(Stored items from a collection)
——
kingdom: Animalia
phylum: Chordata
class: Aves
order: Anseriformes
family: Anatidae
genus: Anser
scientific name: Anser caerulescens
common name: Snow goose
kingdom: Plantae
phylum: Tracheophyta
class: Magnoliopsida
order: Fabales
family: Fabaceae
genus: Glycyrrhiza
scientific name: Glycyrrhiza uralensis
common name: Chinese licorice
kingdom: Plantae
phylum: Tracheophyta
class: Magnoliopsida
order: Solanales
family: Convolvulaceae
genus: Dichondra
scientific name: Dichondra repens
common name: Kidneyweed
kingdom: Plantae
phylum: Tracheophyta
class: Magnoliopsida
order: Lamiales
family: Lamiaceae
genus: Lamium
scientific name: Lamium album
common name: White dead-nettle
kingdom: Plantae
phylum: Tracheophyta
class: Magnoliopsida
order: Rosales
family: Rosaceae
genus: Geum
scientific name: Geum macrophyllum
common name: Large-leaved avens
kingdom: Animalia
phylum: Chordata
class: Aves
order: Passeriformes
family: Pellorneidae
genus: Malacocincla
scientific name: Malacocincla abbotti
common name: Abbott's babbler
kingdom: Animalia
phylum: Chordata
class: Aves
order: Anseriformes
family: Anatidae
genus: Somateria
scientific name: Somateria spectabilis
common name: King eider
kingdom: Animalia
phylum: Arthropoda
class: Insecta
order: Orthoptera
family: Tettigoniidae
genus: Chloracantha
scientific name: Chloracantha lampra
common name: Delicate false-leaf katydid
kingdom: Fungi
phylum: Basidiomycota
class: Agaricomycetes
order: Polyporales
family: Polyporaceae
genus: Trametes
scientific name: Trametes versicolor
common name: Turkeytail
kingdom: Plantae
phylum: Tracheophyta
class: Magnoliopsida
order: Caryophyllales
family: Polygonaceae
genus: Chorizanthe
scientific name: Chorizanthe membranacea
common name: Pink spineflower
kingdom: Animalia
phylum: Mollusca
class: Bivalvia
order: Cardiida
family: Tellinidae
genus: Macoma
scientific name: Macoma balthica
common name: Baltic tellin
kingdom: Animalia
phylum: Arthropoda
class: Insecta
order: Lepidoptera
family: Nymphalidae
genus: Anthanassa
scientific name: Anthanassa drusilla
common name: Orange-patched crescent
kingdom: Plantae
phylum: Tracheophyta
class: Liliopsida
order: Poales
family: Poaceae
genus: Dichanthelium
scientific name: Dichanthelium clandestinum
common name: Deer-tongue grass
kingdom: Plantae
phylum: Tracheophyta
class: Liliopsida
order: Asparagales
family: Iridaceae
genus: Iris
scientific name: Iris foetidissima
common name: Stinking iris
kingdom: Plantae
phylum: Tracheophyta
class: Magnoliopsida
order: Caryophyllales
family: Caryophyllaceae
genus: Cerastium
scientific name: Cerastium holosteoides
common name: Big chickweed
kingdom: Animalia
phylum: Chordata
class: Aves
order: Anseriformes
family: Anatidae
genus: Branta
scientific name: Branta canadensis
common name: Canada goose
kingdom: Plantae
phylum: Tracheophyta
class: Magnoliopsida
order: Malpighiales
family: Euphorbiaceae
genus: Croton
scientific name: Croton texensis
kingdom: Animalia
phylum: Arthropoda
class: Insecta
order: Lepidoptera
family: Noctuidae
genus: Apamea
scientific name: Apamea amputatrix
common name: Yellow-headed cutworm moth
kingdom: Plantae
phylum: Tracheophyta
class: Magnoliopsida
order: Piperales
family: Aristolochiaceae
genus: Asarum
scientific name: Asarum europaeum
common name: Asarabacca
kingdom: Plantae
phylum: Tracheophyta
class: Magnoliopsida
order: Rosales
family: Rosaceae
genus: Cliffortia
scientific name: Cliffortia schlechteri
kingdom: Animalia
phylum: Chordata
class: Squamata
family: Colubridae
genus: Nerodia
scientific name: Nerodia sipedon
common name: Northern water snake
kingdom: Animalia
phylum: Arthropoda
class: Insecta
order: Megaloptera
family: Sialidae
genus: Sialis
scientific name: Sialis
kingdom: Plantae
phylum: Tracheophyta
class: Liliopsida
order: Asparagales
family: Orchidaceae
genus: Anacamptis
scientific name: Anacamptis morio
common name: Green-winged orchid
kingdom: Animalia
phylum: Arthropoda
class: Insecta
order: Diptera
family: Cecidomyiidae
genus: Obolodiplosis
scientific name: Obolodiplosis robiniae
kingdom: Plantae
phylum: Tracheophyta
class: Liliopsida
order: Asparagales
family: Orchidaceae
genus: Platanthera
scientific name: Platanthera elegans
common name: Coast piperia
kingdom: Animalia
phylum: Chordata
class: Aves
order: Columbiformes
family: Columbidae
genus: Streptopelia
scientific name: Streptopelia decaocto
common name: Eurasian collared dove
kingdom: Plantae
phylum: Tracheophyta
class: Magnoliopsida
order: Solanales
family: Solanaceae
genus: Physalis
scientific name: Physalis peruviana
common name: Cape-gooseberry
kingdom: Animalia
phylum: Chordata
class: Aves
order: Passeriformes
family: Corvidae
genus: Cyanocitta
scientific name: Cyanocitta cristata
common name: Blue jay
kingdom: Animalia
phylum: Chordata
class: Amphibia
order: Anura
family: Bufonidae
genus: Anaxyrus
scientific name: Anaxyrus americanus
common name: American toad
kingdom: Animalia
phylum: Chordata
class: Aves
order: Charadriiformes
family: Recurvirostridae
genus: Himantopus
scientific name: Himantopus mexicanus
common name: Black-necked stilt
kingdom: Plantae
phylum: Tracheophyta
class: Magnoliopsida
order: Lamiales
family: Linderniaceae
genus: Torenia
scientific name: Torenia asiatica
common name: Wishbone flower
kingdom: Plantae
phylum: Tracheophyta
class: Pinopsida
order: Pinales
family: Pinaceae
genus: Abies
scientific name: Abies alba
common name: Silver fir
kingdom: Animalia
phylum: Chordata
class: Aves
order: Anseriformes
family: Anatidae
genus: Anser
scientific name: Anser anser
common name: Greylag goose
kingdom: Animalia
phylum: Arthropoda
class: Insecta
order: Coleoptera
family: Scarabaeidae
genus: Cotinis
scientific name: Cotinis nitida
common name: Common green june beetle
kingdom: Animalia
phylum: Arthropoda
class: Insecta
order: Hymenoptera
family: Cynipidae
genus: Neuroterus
——
**What the task requires**:
Rewrite all of these lines with "common name" swapped for "vernacular name" wherever it occurs, leaving the rest untouched.

**Response**:
kingdom: Animalia
phylum: Chordata
class: Aves
order: Anseriformes
family: Anatidae
genus: Anser
scientific name: Anser caerulescens
vernacular name: Snow goose
kingdom: Plantae
phylum: Tracheophyta
class: Magnoliopsida
order: Fabales
family: Fabaceae
genus: Glycyrrhiza
scientific name: Glycyrrhiza uralensis
vernacular name: Chinese licorice
kingdom: Plantae
phylum: Tracheophyta
class: Magnoliopsida
order: Solanales
family: Convolvulaceae
genus: Dichondra
scientific name: Dichondra repens
vernacular name: Kidneyweed
kingdom: Plantae
phylum: Tracheophyta
class: Magnoliopsida
order: Lamiales
family: Lamiaceae
genus: Lamium
scientific name: Lamium album
vernacular name: White dead-nettle
kingdom: Plantae
phylum: Tracheophyta
class: Magnoliopsida
order: Rosales
family: Rosaceae
genus: Geum
scientific name: Geum macrophyllum
vernacular name: Large-leaved avens
kingdom: Animalia
phylum: Chordata
class: Aves
order: Passeriformes
family: Pellorneidae
genus: Malacocincla
scientific name: Malacocincla abbotti
vernacular name: Abbott's babbler
kingdom: Animalia
phylum: Chordata
class: Aves
order: Anseriformes
family: Anatidae
genus: Somateria
scientific name: Somateria spectabilis
vernacular name: King eider
kingdom: Animalia
phylum: Arthropoda
class: Insecta
order: Orthoptera
family: Tettigoniidae
genus: Chloracantha
scientific name: Chloracantha lampra
vernacular name: Delicate false-leaf katydid
kingdom: Fungi
phylum: Basidiomycota
class: Agaricomycetes
order: Polyporales
family: Polyporaceae
genus: Trametes
scientific name: Trametes versicolor
vernacular name: Turkeytail
kingdom: Plantae
phylum: Tracheophyta
class: Magnoliopsida
order: Caryophyllales
family: Polygonaceae
genus: Chorizanthe
scientific name: Chorizanthe membranacea
vernacular name: Pink spineflower
kingdom: Animalia
phylum: Mollusca
class: Bivalvia
order: Cardiida
family: Tellinidae
genus: Macoma
scientific name: Macoma balthica
vernacular name: Baltic tellin
kingdom: Animalia
phylum: Arthropoda
class: Insecta
order: Lepidoptera
family: Nymphalidae
genus: Anthanassa
scientific name: Anthanassa drusilla
vernacular name: Orange-patched crescent
kingdom: Plantae
phylum: Tracheophyta
class: Liliopsida
order: Poales
family: Poaceae
genus: Dichanthelium
scientific name: Dichanthelium clandestinum
vernacular name: Deer-tongue grass
kingdom: Plantae
phylum: Tracheophyta
class: Liliopsida
order: Asparagales
family: Iridaceae
genus: Iris
scientific name: Iris foetidissima
vernacular name: Stinking iris
kingdom: Plantae
phylum: Tracheophyta
class: Magnoliopsida
order: Caryophyllales
family: Caryophyllaceae
genus: Cerastium
scientific name: Cerastium holosteoides
vernacular name: Big chickweed
kingdom: Animalia
phylum: Chordata
class: Aves
order: Anseriformes
family: Anatidae
genus: Branta
scientific name: Branta canadensis
vernacular name: Canada goose
kingdom: Plantae
phylum: Tracheophyta
class: Magnoliopsida
order: Malpighiales
family: Euphorbiaceae
genus: Croton
scientific name: Croton texensis
kingdom: Animalia
phylum: Arthropoda
class: Insecta
order: Lepidoptera
family: Noctuidae
genus: Apamea
scientific name: Apamea amputatrix
vernacular name: Yellow-headed cutworm moth
kingdom: Plantae
phylum: Tracheophyta
class: Magnoliopsida
order: Piperales
family: Aristolochiaceae
genus: Asarum
scientific name: Asarum europaeum
vernacular name: Asarabacca
kingdom: Plantae
phylum: Tracheophyta
class: Magnoliopsida
order: Rosales
family: Rosaceae
genus: Cliffortia
scientific name: Cliffortia schlechteri
kingdom: Animalia
phylum: Chordata
class: Squamata
family: Colubridae
genus: Nerodia
scientific name: Nerodia sipedon
vernacular name: Northern water snake
kingdom: Animalia
phylum: Arthropoda
class: Insecta
order: Megaloptera
family: Sialidae
genus: Sialis
scientific name: Sialis
kingdom: Plantae
phylum: Tracheophyta
class: Liliopsida
order: Asparagales
family: Orchidaceae
genus: Anacamptis
scientific name: Anacamptis morio
vernacular name: Green-winged orchid
kingdom: Animalia
phylum: Arthropoda
class: Insecta
order: Diptera
family: Cecidomyiidae
genus: Obolodiplosis
scientific name: Obolodiplosis robiniae
kingdom: Plantae
phylum: Tracheophyta
class: Liliopsida
order: Asparagales
family: Orchidaceae
genus: Platanthera
scientific name: Platanthera elegans
vernacular name: Coast piperia
kingdom: Animalia
phylum: Chordata
class: Aves
order: Columbiformes
family: Columbidae
genus: Streptopelia
scientific name: Streptopelia decaocto
vernacular name: Eurasian collared dove
kingdom: Plantae
phylum: Tracheophyta
class: Magnoliopsida
order: Solanales
family: Solanaceae
genus: Physalis
scientific name: Physalis peruviana
vernacular name: Cape-gooseberry
kingdom: Animalia
phylum: Chordata
class: Aves
order: Passeriformes
family: Corvidae
genus: Cyanocitta
scientific name: Cyanocitta cristata
vernacular name: Blue jay
kingdom: Animalia
phylum: Chordata
class: Amphibia
order: Anura
family: Bufonidae
genus: Anaxyrus
scientific name: Anaxyrus americanus
vernacular name: American toad
kingdom: Animalia
phylum: Chordata
class: Aves
order: Charadriiformes
family: Recurvirostridae
genus: Himantopus
scientific name: Himantopus mexicanus
vernacular name: Black-necked stilt
kingdom: Plantae
phylum: Tracheophyta
class: Magnoliopsida
order: Lamiales
family: Linderniaceae
genus: Torenia
scientific name: Torenia asiatica
vernacular name: Wishbone flower
kingdom: Plantae
phylum: Tracheophyta
class: Pinopsida
order: Pinales
family: Pinaceae
genus: Abies
scientific name: Abies alba
vernacular name: Silver fir
kingdom: Animalia
phylum: Chordata
class: Aves
order: Anseriformes
family: Anatidae
genus: Anser
scientific name: Anser anser
vernacular name: Greylag goose
kingdom: Animalia
phylum: Arthropoda
class: Insecta
order: Coleoptera
family: Scarabaeidae
genus: Cotinis
scientific name: Cotinis nitida
vernacular name: Common green june beetle
kingdom: Animalia
phylum: Arthropoda
class: Insecta
order: Hymenoptera
family: Cynipidae
genus: Neuroterus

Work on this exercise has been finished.